Feeling slightly better, I tried to restart my two-wheeler. After wrestling with it for about an hour, when I tried all sorts of ‘jugaad’ I had learnt, even sprinting with it for a considerable distance, the engine surged to life. Kaushik and I decided to press for home once again. There was not a soul on the road that stretched for miles ahead. We could see falling sheets of rain illuminated by rows of neon streetlights. Even the street dogs which chased us every night had disappeared. The scene looked foreboding and ominous. But we were still two people and could face the danger together.
Why were we on the road that night when most people were at home? We weren’t even like the mail pilots of aviation’s early days, who disregarded their own safety to fly through night storms (Night Flight). Perhaps, on that night, the adventurous spirit of mail pilots had taken over us.
It is said that if you want to spot a journalist in a crowd, the easiest way is, when most people will be fleeing from the scene, a journalist will be moving towards the scene. Maybe, the answer lay in that.

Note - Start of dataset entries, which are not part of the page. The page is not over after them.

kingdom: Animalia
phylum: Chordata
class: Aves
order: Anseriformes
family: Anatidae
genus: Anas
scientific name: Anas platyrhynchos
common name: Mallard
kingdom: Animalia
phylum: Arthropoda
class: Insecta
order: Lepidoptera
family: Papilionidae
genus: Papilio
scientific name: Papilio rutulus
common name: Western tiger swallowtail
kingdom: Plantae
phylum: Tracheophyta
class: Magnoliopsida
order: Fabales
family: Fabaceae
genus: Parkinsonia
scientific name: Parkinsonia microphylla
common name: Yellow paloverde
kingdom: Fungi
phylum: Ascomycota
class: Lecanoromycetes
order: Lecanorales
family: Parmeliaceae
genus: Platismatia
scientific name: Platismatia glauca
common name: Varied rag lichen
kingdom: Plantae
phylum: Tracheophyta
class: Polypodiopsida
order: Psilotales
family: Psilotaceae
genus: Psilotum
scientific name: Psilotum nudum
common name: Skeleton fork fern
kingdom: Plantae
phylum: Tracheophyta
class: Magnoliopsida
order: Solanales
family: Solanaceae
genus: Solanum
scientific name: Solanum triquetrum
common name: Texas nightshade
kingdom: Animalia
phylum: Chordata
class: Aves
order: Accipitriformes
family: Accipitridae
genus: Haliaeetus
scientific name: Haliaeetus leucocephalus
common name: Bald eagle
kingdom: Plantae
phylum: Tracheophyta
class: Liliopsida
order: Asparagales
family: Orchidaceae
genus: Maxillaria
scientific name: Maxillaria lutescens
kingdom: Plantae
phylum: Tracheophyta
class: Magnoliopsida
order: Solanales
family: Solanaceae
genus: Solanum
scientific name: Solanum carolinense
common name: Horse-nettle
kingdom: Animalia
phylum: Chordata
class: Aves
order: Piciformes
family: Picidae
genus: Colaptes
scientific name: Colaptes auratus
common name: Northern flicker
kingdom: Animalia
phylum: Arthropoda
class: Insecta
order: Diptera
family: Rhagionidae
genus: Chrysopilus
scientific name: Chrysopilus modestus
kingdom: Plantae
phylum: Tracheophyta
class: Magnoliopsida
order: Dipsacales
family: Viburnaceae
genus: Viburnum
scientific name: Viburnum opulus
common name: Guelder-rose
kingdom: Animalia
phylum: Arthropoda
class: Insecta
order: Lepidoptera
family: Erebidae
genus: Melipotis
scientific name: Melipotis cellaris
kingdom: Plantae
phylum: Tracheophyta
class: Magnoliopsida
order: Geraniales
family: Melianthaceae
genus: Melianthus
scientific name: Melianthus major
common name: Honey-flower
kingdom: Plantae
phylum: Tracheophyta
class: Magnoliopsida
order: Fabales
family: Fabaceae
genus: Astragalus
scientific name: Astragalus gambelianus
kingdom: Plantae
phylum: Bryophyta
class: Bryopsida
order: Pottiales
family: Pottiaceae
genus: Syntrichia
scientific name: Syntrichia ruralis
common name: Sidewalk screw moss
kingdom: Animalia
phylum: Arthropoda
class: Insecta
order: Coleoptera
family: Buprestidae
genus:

Finally, we reached Kaushik’s house in BJB Nagar. Sandeep safely home. Kaushik safely home. Only I was left. My house was not very far away but I was on my own now.
This was home-stretch. In a few minutes, I would be home. I pressed ahead once again, through semi-lit bylanes I was so familiar with. About 200 metres from home, I stopped. An uprooted tree blocked the road. In weather like this, you need a lot of luck to make it safely. I thought I had exhausted mine that night. In one last burst of energy, I began a detour and was finally home.
I was over 200 km away from Ganjam, experiencing not the full impact of the cyclone but only its afterwash. But, to quote a favourite author, I felt like a Sorcerer’s apprentice that night.
During the Super Cyclone 12 days later, I was at home. We stayed up the entire night. It was impossible to sleep as extremely strong winds whistled and pounded the house all night. The pounding, which began in the evening, stopped around 10 the next morning.
We visited Puri quite sometime after Cyclone Fani. The destruction was still fresh. We saw the damage at Bhubaneswar railway station itself. Platform roofs peeled off as if the place was strafed by bombers. Uprooted and bent metal scaffoldings and billboards dotted the Bhubaneswar-Puri highway. Hotels on the beach had suffered extensive damage. Power supply to the town was yet to be restored and, after sundown, the beachfront was completely dark. I have been going to Puri beach for as long as I can remember but never did it look so uninviting.